KUALA LUMPUR: Strong public infrastructure spending in Malaysia and Hong Kong will ensure more broad-based economic growth than other trade-dependent economies, says Moody’s Investors Service.
“In the event that solid external demand persists and ongoing government infrastructure spending supports a further wave of investment by private businesses, that could mean that growth there slows less in 2018 than we currently expect,” Moody’s said in its latest report today.
Global demand has picked up since late last year and that has buoyed Asia Pacific's trade-reliant economies, but that faster export growth has yet to feed into a more sustainable acceleration in output growth.
Support to sovereign credit profiles will be strongest where the export upturn combines with structural reforms and investment in infrastructure, it said.
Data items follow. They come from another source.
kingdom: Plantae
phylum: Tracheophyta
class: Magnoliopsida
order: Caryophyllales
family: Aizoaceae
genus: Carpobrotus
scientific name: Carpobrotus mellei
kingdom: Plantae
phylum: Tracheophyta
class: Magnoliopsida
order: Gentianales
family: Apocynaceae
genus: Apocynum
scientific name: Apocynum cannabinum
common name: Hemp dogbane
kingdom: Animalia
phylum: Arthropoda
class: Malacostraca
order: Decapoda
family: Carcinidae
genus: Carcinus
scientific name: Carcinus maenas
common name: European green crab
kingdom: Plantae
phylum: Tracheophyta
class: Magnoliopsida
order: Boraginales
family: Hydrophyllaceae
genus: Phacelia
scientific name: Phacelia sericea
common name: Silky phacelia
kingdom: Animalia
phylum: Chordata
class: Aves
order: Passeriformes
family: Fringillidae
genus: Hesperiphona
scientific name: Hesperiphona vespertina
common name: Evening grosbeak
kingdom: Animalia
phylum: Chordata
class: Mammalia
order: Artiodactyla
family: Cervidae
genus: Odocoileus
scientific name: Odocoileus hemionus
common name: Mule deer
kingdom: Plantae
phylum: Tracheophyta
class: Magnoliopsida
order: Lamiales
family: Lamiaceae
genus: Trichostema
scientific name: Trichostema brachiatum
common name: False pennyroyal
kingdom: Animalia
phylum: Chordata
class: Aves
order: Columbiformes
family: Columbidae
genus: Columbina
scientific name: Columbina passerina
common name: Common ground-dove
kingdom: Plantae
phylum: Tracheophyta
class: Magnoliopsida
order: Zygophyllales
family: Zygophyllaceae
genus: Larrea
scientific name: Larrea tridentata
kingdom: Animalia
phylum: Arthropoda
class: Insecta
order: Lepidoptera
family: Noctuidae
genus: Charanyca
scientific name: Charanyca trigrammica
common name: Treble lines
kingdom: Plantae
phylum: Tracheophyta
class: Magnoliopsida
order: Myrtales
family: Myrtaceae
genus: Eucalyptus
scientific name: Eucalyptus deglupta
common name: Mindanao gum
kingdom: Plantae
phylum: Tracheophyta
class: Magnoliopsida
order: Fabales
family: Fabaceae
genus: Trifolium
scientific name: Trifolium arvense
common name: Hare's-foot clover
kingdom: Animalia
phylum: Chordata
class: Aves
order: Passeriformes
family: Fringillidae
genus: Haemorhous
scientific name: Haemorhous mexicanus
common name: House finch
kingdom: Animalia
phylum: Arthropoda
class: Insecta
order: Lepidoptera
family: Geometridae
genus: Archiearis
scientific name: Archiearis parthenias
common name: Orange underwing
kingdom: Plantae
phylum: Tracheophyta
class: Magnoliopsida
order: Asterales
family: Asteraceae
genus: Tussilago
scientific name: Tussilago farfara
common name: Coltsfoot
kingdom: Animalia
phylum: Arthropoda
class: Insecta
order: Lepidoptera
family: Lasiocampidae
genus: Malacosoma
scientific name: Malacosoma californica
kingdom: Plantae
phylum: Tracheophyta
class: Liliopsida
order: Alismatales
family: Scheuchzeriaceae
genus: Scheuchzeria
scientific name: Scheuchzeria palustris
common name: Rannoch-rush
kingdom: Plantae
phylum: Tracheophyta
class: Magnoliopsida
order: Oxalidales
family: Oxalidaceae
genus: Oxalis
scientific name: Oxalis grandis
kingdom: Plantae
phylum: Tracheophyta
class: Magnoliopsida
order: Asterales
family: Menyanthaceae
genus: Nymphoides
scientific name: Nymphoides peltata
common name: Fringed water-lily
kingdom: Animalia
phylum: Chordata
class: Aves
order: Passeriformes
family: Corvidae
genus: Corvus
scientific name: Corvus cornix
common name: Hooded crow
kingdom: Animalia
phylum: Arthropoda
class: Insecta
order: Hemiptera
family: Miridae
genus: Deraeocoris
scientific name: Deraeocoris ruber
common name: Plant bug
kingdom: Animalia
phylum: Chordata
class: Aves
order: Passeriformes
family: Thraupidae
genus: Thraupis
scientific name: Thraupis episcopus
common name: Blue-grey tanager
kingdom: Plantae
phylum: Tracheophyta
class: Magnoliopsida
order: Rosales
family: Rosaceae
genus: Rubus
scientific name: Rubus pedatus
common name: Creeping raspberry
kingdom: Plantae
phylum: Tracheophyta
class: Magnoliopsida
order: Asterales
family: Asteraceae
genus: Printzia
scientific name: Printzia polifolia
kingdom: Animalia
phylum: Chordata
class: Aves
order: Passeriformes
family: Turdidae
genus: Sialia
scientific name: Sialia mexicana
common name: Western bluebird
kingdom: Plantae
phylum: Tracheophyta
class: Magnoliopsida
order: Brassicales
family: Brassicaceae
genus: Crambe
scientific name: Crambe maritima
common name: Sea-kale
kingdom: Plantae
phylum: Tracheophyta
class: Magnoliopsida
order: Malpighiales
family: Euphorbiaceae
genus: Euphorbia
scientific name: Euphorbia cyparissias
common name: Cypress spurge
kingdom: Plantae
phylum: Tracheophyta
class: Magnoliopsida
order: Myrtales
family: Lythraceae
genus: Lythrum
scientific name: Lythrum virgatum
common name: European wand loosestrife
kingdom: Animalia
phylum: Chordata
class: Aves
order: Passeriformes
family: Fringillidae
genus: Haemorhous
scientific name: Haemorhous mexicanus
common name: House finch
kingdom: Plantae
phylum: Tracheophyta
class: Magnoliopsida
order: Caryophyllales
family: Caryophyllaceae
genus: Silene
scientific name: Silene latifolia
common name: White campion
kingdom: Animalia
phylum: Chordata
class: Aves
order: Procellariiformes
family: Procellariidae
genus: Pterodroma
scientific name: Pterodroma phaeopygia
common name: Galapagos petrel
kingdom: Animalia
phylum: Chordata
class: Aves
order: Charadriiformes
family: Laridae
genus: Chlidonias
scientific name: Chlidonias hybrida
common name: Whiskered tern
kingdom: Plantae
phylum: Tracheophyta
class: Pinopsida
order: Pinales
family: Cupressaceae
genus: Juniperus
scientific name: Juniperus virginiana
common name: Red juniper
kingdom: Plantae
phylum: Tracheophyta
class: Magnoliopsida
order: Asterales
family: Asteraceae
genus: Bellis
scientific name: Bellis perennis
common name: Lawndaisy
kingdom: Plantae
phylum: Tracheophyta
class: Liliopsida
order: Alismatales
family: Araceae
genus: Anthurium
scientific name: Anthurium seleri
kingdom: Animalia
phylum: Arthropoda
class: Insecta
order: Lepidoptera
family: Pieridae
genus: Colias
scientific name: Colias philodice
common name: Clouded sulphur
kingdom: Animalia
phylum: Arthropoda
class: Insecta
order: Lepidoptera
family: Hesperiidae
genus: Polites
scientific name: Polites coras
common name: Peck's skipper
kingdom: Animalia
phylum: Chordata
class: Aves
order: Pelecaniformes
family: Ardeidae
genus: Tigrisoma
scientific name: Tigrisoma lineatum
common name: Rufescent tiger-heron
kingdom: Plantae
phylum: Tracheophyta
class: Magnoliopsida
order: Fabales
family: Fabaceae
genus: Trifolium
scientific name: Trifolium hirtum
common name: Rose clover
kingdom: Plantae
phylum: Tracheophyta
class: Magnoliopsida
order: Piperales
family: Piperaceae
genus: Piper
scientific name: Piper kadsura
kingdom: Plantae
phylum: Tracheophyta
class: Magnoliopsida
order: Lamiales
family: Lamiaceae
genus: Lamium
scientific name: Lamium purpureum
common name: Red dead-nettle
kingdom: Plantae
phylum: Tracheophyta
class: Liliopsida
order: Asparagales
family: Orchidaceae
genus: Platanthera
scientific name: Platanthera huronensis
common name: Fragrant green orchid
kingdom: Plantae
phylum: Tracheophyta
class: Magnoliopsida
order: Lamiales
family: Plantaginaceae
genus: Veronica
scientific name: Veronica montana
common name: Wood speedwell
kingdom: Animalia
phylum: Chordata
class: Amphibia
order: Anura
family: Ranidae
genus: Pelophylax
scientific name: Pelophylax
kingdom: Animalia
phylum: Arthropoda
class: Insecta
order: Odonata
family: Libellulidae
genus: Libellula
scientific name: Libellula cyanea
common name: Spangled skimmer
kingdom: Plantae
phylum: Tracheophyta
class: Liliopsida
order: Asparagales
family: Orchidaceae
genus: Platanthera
“The world's biggest economies are recovering at the same time, giving a boost to trade. Among them, China and Japan have been contributing to the global pickup, supporting regional demand.”
Some of those Asian economies that do not benefit from the pickup in global demand, such as Thailand might end up depending on additional fiscal stimulus to support their economies.
It noted that trends in gross fixed capital formation have differed markedly among the region's trade-dependent economies.
“Some businesses have started to invest in new or replacement equipment and facilities, while others are still using existing idle capacity to meet increased demand.”
On the back of signs that global growth is likely to remain robust through 2018, Moody's has raised its GDP forecasts for a number of Asia Pacific economies.
“If solid external demand and robust domestic conditions combined to sustain business investment, that would further boost the medium-term growth outlook for the economies in question,” the firm said.